PROBLEM:
Copy the rows below verbatim, starting at the line that contains "Por exemplo, na" and ending after the line that contains "sintomas de estresse".

Collected data:
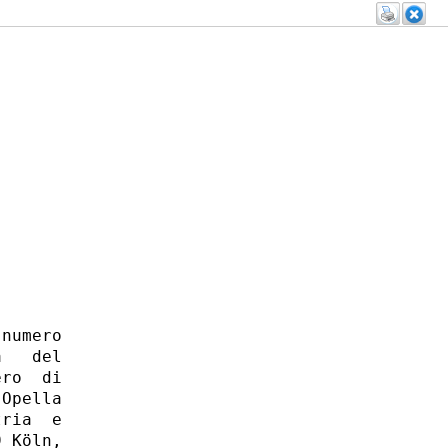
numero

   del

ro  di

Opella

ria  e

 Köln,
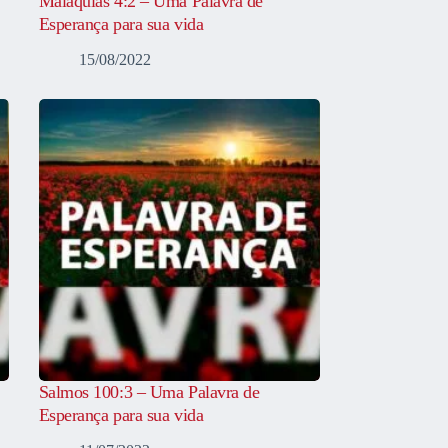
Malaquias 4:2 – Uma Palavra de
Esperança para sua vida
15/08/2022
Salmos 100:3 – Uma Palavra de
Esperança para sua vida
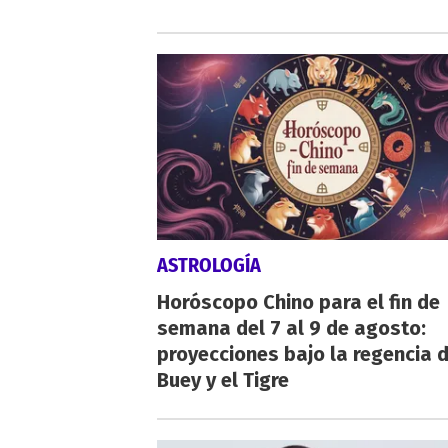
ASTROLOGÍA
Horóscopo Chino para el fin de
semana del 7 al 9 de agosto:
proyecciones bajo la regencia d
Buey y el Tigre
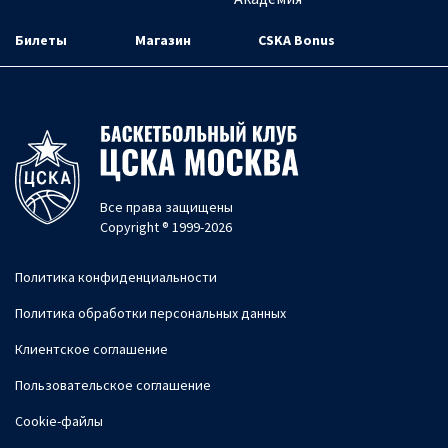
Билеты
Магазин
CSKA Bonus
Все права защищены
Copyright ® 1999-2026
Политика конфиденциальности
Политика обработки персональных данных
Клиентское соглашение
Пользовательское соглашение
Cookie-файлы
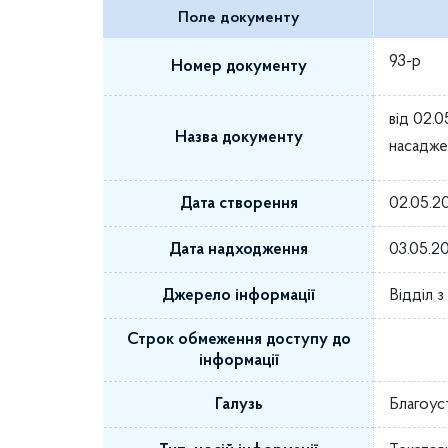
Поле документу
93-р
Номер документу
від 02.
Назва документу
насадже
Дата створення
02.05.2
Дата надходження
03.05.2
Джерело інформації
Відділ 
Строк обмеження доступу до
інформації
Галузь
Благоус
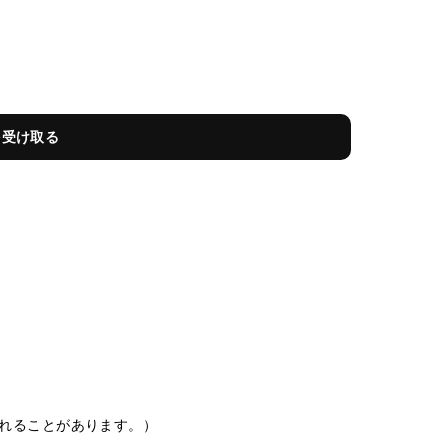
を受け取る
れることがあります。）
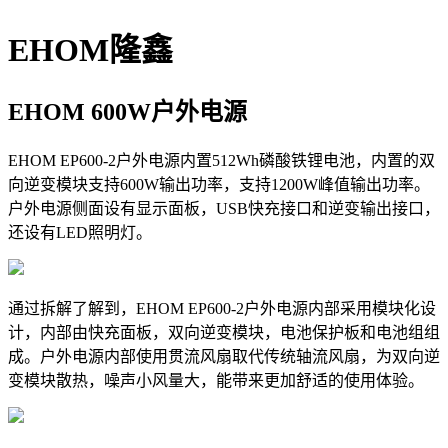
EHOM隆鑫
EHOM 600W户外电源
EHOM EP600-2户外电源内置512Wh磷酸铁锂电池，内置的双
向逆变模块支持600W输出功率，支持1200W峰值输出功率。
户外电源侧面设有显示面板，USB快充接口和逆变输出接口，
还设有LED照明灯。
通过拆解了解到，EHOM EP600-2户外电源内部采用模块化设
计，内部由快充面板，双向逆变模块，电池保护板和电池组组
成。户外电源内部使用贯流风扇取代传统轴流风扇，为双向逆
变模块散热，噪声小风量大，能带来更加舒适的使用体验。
--
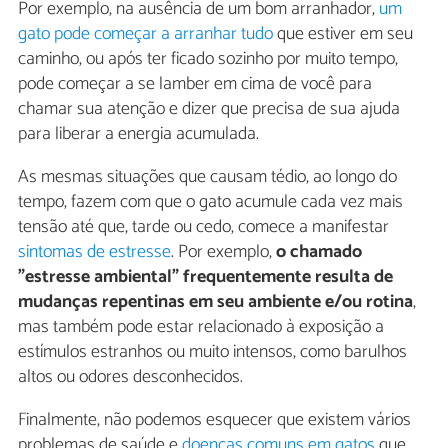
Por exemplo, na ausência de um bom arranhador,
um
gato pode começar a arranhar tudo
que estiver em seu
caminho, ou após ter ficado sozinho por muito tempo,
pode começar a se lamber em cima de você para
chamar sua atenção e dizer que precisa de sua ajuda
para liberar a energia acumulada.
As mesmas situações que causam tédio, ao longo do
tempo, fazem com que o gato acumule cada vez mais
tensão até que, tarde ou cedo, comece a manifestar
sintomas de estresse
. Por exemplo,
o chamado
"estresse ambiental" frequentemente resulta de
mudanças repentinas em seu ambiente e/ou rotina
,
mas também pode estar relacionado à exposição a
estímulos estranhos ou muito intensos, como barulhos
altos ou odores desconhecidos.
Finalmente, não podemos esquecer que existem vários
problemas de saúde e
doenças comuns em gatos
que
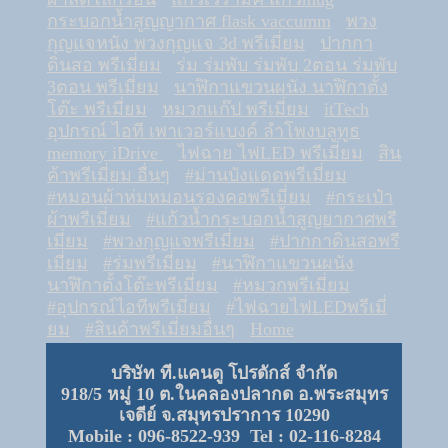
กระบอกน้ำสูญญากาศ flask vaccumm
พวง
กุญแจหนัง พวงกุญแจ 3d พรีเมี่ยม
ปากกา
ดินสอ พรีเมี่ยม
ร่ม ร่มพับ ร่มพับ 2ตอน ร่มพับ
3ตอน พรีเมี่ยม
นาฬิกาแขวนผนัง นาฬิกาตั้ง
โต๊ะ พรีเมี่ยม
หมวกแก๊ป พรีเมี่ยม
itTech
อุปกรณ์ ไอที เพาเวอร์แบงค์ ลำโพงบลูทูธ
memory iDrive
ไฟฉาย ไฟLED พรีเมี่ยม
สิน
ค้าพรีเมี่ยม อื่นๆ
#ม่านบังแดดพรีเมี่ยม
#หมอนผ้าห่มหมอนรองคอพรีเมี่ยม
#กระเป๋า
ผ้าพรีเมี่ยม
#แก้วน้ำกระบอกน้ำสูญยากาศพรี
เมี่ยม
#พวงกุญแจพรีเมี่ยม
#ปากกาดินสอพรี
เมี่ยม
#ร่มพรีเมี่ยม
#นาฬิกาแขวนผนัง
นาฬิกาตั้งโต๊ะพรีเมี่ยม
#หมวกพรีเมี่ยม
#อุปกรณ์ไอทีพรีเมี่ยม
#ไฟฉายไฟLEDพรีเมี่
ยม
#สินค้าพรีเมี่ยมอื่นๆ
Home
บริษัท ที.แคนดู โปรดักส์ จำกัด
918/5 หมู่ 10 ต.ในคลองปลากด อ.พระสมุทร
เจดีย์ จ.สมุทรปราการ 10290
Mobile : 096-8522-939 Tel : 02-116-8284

TASK RESPONSE:
Por exemplo, na ausência de um bom arranhador,
um
gato pode começar a arranhar tudo
que estiver em seu
caminho, ou após ter ficado sozinho por muito tempo,
pode começar a se lamber em cima de você para
chamar sua atenção e dizer que precisa de sua ajuda
para liberar a energia acumulada.
As mesmas situações que causam tédio, ao longo do
tempo, fazem com que o gato acumule cada vez mais
tensão até que, tarde ou cedo, comece a manifestar
sintomas de estresse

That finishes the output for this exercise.